__MATERIAL SUPPLIED__:
_____

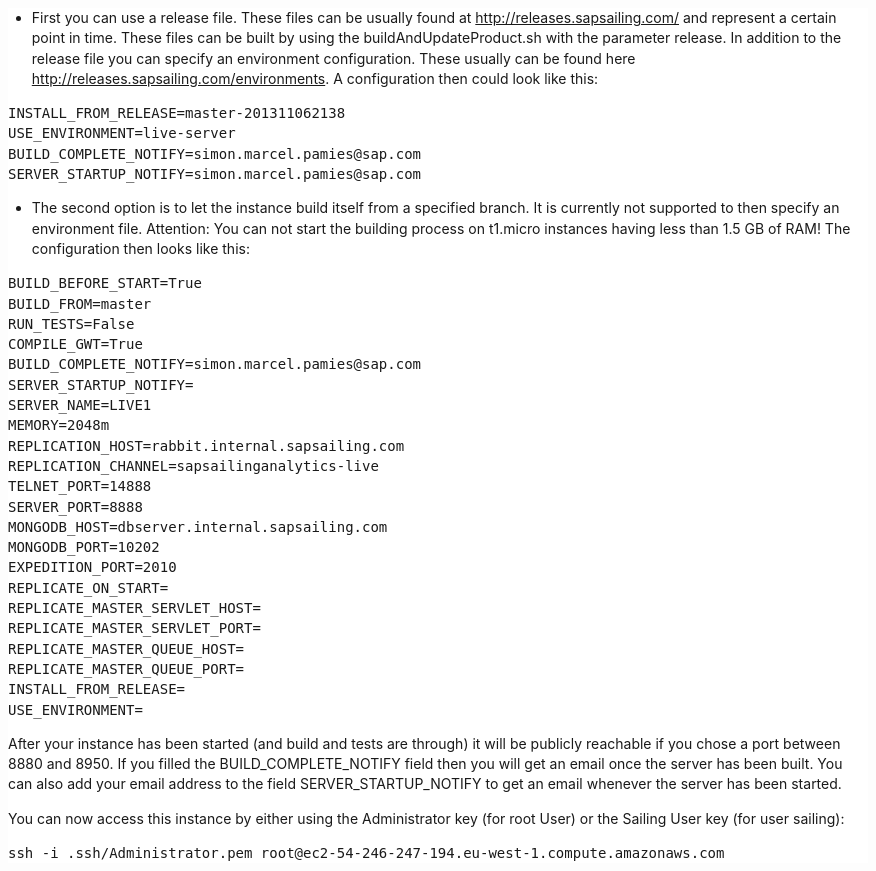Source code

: - First you can use a release file. These files can be usually found at http://releases.sapsailing.com/ and represent a certain point in time. These files can be built by using the buildAndUpdateProduct.sh with the parameter release. In addition to the release file you can specify an environment configuration. These usually can be found here http://releases.sapsailing.com/environments. A configuration then could look like this:

<pre>
INSTALL_FROM_RELEASE=master-201311062138
USE_ENVIRONMENT=live-server
BUILD_COMPLETE_NOTIFY=simon.marcel.pamies@sap.com
SERVER_STARTUP_NOTIFY=simon.marcel.pamies@sap.com
</pre>

- The second option is to let the instance build itself from a specified branch. It is currently not supported to then specify an environment file. Attention: You can not start the building process on t1.micro instances having less than 1.5 GB of RAM! The configuration then looks like this:

<pre>
BUILD_BEFORE_START=True
BUILD_FROM=master
RUN_TESTS=False
COMPILE_GWT=True
BUILD_COMPLETE_NOTIFY=simon.marcel.pamies@sap.com
SERVER_STARTUP_NOTIFY=
SERVER_NAME=LIVE1
MEMORY=2048m
REPLICATION_HOST=rabbit.internal.sapsailing.com
REPLICATION_CHANNEL=sapsailinganalytics-live
TELNET_PORT=14888
SERVER_PORT=8888
MONGODB_HOST=dbserver.internal.sapsailing.com
MONGODB_PORT=10202
EXPEDITION_PORT=2010
REPLICATE_ON_START=
REPLICATE_MASTER_SERVLET_HOST=
REPLICATE_MASTER_SERVLET_PORT=
REPLICATE_MASTER_QUEUE_HOST=
REPLICATE_MASTER_QUEUE_PORT=
INSTALL_FROM_RELEASE=
USE_ENVIRONMENT=
</pre>

After your instance has been started (and build and tests are through) it will be publicly reachable if you chose a port between 8880 and 8950. If you filled the BUILD_COMPLETE_NOTIFY field then you will get an email once the server has been built. You can also add your email address to the field SERVER_STARTUP_NOTIFY to get an email whenever the server has been started.

You can now access this instance by either using the Administrator key (for root User) or the Sailing User key (for user sailing):

<pre>
ssh -i .ssh/Administrator.pem root@ec2-54-246-247-194.eu-west-1.compute.amazonaws.com
</pre>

_____

__EXERCISE DETAILS__:
Copy out every one of the lines above word for word, leaving out the pictures.

__WRITTEN ANSWER__:
Source code

: - First you can use a release file. These files can be usually found at http://releases.sapsailing.com/ and represent a certain point in time. These files can be built by using the buildAndUpdateProduct.sh with the parameter release. In addition to the release file you can specify an environment configuration. These usually can be found here http://releases.sapsailing.com/environments. A configuration then could look like this:

<pre>
INSTALL_FROM_RELEASE=master-201311062138
USE_ENVIRONMENT=live-server
BUILD_COMPLETE_NOTIFY=simon.marcel.pamies@sap.com
SERVER_STARTUP_NOTIFY=simon.marcel.pamies@sap.com
</pre>

- The second option is to let the instance build itself from a specified branch. It is currently not supported to then specify an environment file. Attention: You can not start the building process on t1.micro instances having less than 1.5 GB of RAM! The configuration then looks like this:

<pre>
BUILD_BEFORE_START=True
BUILD_FROM=master
RUN_TESTS=False
COMPILE_GWT=True
BUILD_COMPLETE_NOTIFY=simon.marcel.pamies@sap.com
SERVER_STARTUP_NOTIFY=
SERVER_NAME=LIVE1
MEMORY=2048m
REPLICATION_HOST=rabbit.internal.sapsailing.com
REPLICATION_CHANNEL=sapsailinganalytics-live
TELNET_PORT=14888
SERVER_PORT=8888
MONGODB_HOST=dbserver.internal.sapsailing.com
MONGODB_PORT=10202
EXPEDITION_PORT=2010
REPLICATE_ON_START=
REPLICATE_MASTER_SERVLET_HOST=
REPLICATE_MASTER_SERVLET_PORT=
REPLICATE_MASTER_QUEUE_HOST=
REPLICATE_MASTER_QUEUE_PORT=
INSTALL_FROM_RELEASE=
USE_ENVIRONMENT=
</pre>

After your instance has been started (and build and tests are through) it will be publicly reachable if you chose a port between 8880 and 8950. If you filled the BUILD_COMPLETE_NOTIFY field then you will get an email once the server has been built. You can also add your email address to the field SERVER_STARTUP_NOTIFY to get an email whenever the server has been started.

You can now access this instance by either using the Administrator key (for root User) or the Sailing User key (for user sailing):

<pre>
ssh -i .ssh/Administrator.pem root@ec2-54-246-247-194.eu-west-1.compute.amazonaws.com
</pre>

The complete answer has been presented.